Le nombre de journalistes morts dans l’exercice de leurs fonctions a connu une augmentation significative sur la période d’un an s’étendant de décembre 2024 à décembre 2025. Selon l’organisation Reporters sans frontières, soixante-sept professionnels des médias ont été tués à travers le monde. Près de la moitié de ces pertes, soit au moins vingt-neuf personnes, sont survenues dans la bande de Gaza, dans un contexte marqué par les opérations militaires israéliennes.

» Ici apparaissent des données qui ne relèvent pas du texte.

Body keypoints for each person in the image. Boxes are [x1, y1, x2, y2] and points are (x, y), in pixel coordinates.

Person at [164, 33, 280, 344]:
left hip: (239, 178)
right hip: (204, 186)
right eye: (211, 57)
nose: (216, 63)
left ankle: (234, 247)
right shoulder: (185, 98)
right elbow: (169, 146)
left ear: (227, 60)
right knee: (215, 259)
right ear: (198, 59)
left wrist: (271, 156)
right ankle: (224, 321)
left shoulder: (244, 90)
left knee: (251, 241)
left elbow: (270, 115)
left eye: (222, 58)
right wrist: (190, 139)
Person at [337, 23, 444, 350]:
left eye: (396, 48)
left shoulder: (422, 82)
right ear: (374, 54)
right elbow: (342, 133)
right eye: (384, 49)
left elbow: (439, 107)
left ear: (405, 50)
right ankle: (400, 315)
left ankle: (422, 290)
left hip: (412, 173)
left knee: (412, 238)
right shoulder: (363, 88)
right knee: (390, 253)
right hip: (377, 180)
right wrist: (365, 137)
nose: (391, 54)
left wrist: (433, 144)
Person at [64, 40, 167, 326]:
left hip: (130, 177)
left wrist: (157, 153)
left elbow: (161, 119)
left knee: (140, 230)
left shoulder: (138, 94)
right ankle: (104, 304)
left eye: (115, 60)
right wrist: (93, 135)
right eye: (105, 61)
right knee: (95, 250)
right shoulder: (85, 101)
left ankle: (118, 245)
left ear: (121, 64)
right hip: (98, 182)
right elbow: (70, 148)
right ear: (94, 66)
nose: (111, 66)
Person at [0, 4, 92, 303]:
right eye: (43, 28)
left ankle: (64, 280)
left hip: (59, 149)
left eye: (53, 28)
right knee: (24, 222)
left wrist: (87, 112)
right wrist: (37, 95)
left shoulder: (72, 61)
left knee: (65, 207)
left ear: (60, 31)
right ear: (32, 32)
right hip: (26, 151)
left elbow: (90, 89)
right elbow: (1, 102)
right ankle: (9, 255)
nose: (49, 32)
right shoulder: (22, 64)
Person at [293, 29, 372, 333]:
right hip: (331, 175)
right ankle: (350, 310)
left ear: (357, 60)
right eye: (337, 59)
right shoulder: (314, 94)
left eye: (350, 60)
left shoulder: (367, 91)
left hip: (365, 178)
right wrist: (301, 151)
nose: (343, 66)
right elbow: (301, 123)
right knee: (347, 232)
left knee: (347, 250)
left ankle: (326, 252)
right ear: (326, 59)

L’ONG souligne que cette hausse rompt avec la tendance à la baisse observée les années précédentes et met en cause les pratiques de forces armées, qu’elles soient étatiques ou non, ainsi que le crime organisé. Elle insiste sur le fait que ces décès résultent rarement de circonstances accidentelles, mais bien d’actes délibérés. Le conflit à Gaza constitue le principal foyer de cette mortalité. Depuis octobre 2023, le bilan total des employés de médias palestiniens tués, qu’ils soient en service ou non, dépasse les deux cent vingt personnes.

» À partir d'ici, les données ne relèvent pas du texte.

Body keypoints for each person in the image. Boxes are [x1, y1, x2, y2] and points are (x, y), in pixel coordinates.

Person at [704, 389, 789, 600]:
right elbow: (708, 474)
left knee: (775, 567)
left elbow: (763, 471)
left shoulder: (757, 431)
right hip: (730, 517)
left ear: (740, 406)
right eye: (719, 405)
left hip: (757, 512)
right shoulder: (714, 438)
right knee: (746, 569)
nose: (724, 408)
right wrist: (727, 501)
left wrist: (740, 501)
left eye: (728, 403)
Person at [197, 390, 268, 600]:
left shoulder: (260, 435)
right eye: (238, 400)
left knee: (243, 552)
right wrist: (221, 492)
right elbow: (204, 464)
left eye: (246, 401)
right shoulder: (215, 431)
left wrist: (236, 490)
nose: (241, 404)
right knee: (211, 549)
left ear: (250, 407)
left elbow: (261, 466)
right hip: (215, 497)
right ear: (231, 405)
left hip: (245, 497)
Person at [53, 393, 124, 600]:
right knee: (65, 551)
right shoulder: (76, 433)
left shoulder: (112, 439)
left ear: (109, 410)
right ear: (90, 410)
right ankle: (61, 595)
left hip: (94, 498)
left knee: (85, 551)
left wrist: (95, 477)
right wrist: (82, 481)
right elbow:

La direction de Reporters sans frontières dénonce une stratégie de dénigrement systématique visant à légitimer des violences contre les journalistes. Elle appelle les gouvernements à renouer avec leurs obligations de protection, rappelant que les reporters doivent être considérés comme des civils dans les zones de guerre. L’armée israélienne, quant à elle, affirme que ses frappes ciblent exclusivement le Hamas, qualifiant parfois des journalistes victimes de ses opérations de membres camouflés du mouvement islamiste, des accusations que l’ONG rejette faute de preuves.

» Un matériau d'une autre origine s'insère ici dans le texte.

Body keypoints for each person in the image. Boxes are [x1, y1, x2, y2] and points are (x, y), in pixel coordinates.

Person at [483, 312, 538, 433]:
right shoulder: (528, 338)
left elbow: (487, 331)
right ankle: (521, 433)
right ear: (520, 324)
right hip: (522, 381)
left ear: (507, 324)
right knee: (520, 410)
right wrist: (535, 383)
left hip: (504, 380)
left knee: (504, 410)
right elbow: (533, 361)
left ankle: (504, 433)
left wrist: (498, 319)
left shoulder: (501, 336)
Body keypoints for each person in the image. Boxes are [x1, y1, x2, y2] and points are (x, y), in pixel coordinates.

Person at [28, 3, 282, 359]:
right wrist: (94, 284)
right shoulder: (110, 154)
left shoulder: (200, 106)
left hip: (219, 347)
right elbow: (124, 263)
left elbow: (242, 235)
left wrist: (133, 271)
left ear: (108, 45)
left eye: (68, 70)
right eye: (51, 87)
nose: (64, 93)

Au-delà du Proche-Orient, d’autres régions du monde présentent des situations préoccupantes. Le Mexique connaît ainsi sa année la plus meurtrière depuis trois ans, avec neuf journalistes assassinés, souvent pour leurs enquêtes sur le crime organisé et la corruption locale. L’Ukraine et le Soudan complètent ce sombre tableau avec respectivement trois et quatre professionnels tués.

Parallèlement à ce bilan funeste, le rapport fait état de cinq cent trois journalistes actuellement détenus dans quarante-sept pays, tandis que cent trente-cinq autres sont portés disparus et vingt sont retenus en otage. Ces chiffres varient parfois selon les organismes de recensement, en raison de méthodologies distinctes, mais convergent tous vers un même constat d’une pression accrue et dangereuse exercée sur la liberté de l’information à l’échelle globale.